> **What this task involves**
Render the lines in the records below as one numbered list, skipping any blank lines.

--- BEGIN Extracted entries ---

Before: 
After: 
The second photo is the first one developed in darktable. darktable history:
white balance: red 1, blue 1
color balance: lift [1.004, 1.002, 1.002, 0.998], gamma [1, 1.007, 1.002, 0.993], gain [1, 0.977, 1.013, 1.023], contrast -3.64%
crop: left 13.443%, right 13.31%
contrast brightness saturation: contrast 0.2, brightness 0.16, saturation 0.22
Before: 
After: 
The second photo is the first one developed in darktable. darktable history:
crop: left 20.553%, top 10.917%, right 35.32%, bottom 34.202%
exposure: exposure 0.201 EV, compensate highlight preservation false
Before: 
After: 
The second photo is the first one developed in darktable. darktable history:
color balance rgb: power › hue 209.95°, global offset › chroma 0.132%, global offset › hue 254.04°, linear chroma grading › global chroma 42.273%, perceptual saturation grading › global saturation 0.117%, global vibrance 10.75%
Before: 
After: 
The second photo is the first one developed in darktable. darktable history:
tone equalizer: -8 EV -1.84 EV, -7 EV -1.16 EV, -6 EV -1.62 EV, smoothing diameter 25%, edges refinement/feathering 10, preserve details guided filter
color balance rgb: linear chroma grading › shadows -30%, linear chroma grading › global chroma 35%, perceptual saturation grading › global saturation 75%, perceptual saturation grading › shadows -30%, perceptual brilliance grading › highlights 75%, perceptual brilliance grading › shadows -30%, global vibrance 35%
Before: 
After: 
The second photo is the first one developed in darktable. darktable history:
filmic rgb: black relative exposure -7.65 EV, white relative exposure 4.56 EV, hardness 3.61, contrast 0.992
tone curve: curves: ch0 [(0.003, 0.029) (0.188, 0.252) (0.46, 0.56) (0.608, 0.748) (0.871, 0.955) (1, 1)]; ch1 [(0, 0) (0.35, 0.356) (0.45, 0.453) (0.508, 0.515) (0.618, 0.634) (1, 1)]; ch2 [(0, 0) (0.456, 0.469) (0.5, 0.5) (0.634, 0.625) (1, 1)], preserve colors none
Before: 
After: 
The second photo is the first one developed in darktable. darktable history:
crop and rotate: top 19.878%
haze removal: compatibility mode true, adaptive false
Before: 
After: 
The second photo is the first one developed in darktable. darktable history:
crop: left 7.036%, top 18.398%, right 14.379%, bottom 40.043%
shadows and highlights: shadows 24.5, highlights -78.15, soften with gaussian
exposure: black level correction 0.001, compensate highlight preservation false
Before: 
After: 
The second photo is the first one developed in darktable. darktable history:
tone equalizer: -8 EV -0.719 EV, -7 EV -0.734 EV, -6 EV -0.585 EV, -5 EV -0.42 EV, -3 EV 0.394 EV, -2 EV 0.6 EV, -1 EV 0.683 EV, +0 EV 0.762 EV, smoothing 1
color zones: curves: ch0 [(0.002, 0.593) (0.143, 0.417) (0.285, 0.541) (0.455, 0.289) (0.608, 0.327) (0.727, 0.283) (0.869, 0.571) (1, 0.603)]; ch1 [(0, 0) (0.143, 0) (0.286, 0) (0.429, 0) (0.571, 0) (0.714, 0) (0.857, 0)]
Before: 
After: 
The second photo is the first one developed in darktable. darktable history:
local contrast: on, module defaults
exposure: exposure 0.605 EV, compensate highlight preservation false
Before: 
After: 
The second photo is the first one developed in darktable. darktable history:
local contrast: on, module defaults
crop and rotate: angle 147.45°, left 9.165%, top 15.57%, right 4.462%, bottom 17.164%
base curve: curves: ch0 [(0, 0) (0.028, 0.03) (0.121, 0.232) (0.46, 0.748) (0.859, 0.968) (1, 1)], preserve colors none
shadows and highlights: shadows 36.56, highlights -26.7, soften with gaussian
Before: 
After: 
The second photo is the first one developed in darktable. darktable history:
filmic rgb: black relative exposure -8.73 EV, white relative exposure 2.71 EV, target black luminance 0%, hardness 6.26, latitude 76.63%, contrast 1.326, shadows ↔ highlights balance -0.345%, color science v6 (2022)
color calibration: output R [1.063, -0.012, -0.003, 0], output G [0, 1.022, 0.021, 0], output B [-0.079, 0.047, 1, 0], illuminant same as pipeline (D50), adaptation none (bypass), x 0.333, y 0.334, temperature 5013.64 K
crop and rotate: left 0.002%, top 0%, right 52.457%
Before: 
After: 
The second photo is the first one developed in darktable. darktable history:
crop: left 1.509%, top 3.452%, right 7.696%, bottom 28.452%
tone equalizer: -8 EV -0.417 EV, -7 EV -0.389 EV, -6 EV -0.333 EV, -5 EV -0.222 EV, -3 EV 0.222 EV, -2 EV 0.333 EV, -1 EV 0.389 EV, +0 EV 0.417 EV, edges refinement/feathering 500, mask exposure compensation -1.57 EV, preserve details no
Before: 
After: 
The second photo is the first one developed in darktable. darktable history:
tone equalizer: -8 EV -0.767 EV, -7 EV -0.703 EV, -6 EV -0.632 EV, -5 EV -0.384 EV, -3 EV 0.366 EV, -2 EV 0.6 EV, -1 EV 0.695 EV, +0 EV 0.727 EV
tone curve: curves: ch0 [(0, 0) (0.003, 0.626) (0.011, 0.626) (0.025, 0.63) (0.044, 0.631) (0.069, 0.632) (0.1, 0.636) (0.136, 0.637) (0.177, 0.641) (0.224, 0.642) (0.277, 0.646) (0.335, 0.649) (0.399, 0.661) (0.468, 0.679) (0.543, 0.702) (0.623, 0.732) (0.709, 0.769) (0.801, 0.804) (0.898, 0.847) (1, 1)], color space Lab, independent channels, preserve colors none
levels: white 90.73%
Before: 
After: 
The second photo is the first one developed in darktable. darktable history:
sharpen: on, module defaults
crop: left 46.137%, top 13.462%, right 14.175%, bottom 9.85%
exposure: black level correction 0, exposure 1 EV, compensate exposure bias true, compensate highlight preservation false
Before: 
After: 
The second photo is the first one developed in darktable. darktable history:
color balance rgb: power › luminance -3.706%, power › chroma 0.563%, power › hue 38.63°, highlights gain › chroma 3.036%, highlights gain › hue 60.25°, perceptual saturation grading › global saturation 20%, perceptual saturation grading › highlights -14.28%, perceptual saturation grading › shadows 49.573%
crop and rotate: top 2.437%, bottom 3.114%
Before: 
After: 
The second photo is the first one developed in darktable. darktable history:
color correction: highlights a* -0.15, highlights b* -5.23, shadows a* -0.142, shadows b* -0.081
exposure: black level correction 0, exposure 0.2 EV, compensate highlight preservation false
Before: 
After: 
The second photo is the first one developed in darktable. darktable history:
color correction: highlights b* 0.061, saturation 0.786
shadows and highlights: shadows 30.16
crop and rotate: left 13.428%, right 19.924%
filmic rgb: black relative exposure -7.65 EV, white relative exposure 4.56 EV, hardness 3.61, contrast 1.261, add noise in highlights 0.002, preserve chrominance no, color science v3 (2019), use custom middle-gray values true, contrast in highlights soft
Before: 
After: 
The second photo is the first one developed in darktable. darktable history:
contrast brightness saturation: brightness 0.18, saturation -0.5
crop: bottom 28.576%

--- END Extracted entries ---

> **Exercise answer**
1. Before: 
2. After: 
3. The second photo is the first one developed in darktable. darktable history:
4. white balance: red 1, blue 1
5. color balance: lift [1.004, 1.002, 1.002, 0.998], gamma [1, 1.007, 1.002, 0.993], gain [1, 0.977, 1.013, 1.023], contrast -3.64%
6. crop: left 13.443%, right 13.31%
7. contrast brightness saturation: contrast 0.2, brightness 0.16, saturation 0.22
8. Before: 
9. After: 
10. The second photo is the first one developed in darktable. darktable history:
11. crop: left 20.553%, top 10.917%, right 35.32%, bottom 34.202%
12. exposure: exposure 0.201 EV, compensate highlight preservation false
13. Before: 
14. After: 
15. The second photo is the first one developed in darktable. darktable history:
16. color balance rgb: power › hue 209.95°, global offset › chroma 0.132%, global offset › hue 254.04°, linear chroma grading › global chroma 42.273%, perceptual saturation grading › global saturation 0.117%, global vibrance 10.75%
17. Before: 
18. After: 
19. The second photo is the first one developed in darktable. darktable history:
20. tone equalizer: -8 EV -1.84 EV, -7 EV -1.16 EV, -6 EV -1.62 EV, smoothing diameter 25%, edges refinement/feathering 10, preserve details guided filter
21. color balance rgb: linear chroma grading › shadows -30%, linear chroma grading › global chroma 35%, perceptual saturation grading › global saturation 75%, perceptual saturation grading › shadows -30%, perceptual brilliance grading › highlights 75%, perceptual brilliance grading › shadows -30%, global vibrance 35%
22. Before: 
23. After: 
24. The second photo is the first one developed in darktable. darktable history:
25. filmic rgb: black relative exposure -7.65 EV, white relative exposure 4.56 EV, hardness 3.61, contrast 0.992
26. tone curve: curves: ch0 [(0.003, 0.029) (0.188, 0.252) (0.46, 0.56) (0.608, 0.748) (0.871, 0.955) (1, 1)]; ch1 [(0, 0) (0.35, 0.356) (0.45, 0.453) (0.508, 0.515) (0.618, 0.634) (1, 1)]; ch2 [(0, 0) (0.456, 0.469) (0.5, 0.5) (0.634, 0.625) (1, 1)], preserve colors none
27. Before: 
28. After: 
29. The second photo is the first one developed in darktable. darktable history:
30. crop and rotate: top 19.878%
31. haze removal: compatibility mode true, adaptive false
32. Before: 
33. After: 
34. The second photo is the first one developed in darktable. darktable history:
35. crop: left 7.036%, top 18.398%, right 14.379%, bottom 40.043%
36. shadows and highlights: shadows 24.5, highlights -78.15, soften with gaussian
37. exposure: black level correction 0.001, compensate highlight preservation false
38. Before: 
39. After: 
40. The second photo is the first one developed in darktable. darktable history:
41. tone equalizer: -8 EV -0.719 EV, -7 EV -0.734 EV, -6 EV -0.585 EV, -5 EV -0.42 EV, -3 EV 0.394 EV, -2 EV 0.6 EV, -1 EV 0.683 EV, +0 EV 0.762 EV, smoothing 1
42. color zones: curves: ch0 [(0.002, 0.593) (0.143, 0.417) (0.285, 0.541) (0.455, 0.289) (0.608, 0.327) (0.727, 0.283) (0.869, 0.571) (1, 0.603)]; ch1 [(0, 0) (0.143, 0) (0.286, 0) (0.429, 0) (0.571, 0) (0.714, 0) (0.857, 0)]
43. Before: 
44. After: 
45. The second photo is the first one developed in darktable. darktable history:
46. local contrast: on, module defaults
47. exposure: exposure 0.605 EV, compensate highlight preservation false
48. Before: 
49. After: 
50. The second photo is the first one developed in darktable. darktable history:
51. local contrast: on, module defaults
52. crop and rotate: angle 147.45°, left 9.165%, top 15.57%, right 4.462%, bottom 17.164%
53. base curve: curves: ch0 [(0, 0) (0.028, 0.03) (0.121, 0.232) (0.46, 0.748) (0.859, 0.968) (1, 1)], preserve colors none
54. shadows and highlights: shadows 36.56, highlights -26.7, soften with gaussian
55. Before: 
56. After: 
57. The second photo is the first one developed in darktable. darktable history:
58. filmic rgb: black relative exposure -8.73 EV, white relative exposure 2.71 EV, target black luminance 0%, hardness 6.26, latitude 76.63%, contrast 1.326, shadows ↔ highlights balance -0.345%, color science v6 (2022)
59. color calibration: output R [1.063, -0.012, -0.003, 0], output G [0, 1.022, 0.021, 0], output B [-0.079, 0.047, 1, 0], illuminant same as pipeline (D50), adaptation none (bypass), x 0.333, y 0.334, temperature 5013.64 K
60. crop and rotate: left 0.002%, top 0%, right 52.457%
61. Before: 
62. After: 
63. The second photo is the first one developed in darktable. darktable history:
64. crop: left 1.509%, top 3.452%, right 7.696%, bottom 28.452%
65. tone equalizer: -8 EV -0.417 EV, -7 EV -0.389 EV, -6 EV -0.333 EV, -5 EV -0.222 EV, -3 EV 0.222 EV, -2 EV 0.333 EV, -1 EV 0.389 EV, +0 EV 0.417 EV, edges refinement/feathering 500, mask exposure compensation -1.57 EV, preserve details no
66. Before: 
67. After: 
68. The second photo is the first one developed in darktable. darktable history:
69. tone equalizer: -8 EV -0.767 EV, -7 EV -0.703 EV, -6 EV -0.632 EV, -5 EV -0.384 EV, -3 EV 0.366 EV, -2 EV 0.6 EV, -1 EV 0.695 EV, +0 EV 0.727 EV
70. tone curve: curves: ch0 [(0, 0) (0.003, 0.626) (0.011, 0.626) (0.025, 0.63) (0.044, 0.631) (0.069, 0.632) (0.1, 0.636) (0.136, 0.637) (0.177, 0.641) (0.224, 0.642) (0.277, 0.646) (0.335, 0.649) (0.399, 0.661) (0.468, 0.679) (0.543, 0.702) (0.623, 0.732) (0.709, 0.769) (0.801, 0.804) (0.898, 0.847) (1, 1)], color space Lab, independent channels, preserve colors none
71. levels: white 90.73%
72. Before: 
73. After: 
74. The second photo is the first one developed in darktable. darktable history:
75. sharpen: on, module defaults
76. crop: left 46.137%, top 13.462%, right 14.175%, bottom 9.85%
77. exposure: black level correction 0, exposure 1 EV, compensate exposure bias true, compensate highlight preservation false
78. Before: 
79. After: 
80. The second photo is the first one developed in darktable. darktable history:
81. color balance rgb: power › luminance -3.706%, power › chroma 0.563%, power › hue 38.63°, highlights gain › chroma 3.036%, highlights gain › hue 60.25°, perceptual saturation grading › global saturation 20%, perceptual saturation grading › highlights -14.28%, perceptual saturation grading › shadows 49.573%
82. crop and rotate: top 2.437%, bottom 3.114%
83. Before: 
84. After: 
85. The second photo is the first one developed in darktable. darktable history:
86. color correction: highlights a* -0.15, highlights b* -5.23, shadows a* -0.142, shadows b* -0.081
87. exposure: black level correction 0, exposure 0.2 EV, compensate highlight preservation false
88. Before: 
89. After: 
90. The second photo is the first one developed in darktable. darktable history:
91. color correction: highlights b* 0.061, saturation 0.786
92. shadows and highlights: shadows 30.16
93. crop and rotate: left 13.428%, right 19.924%
94. filmic rgb: black relative exposure -7.65 EV, white relative exposure 4.56 EV, hardness 3.61, contrast 1.261, add noise in highlights 0.002, preserve chrominance no, color science v3 (2019), use custom middle-gray values true, contrast in highlights soft
95. Before: 
96. After: 
97. The second photo is the first one developed in darktable. darktable history:
98. contrast brightness saturation: brightness 0.18, saturation -0.5
99. crop: bottom 28.576%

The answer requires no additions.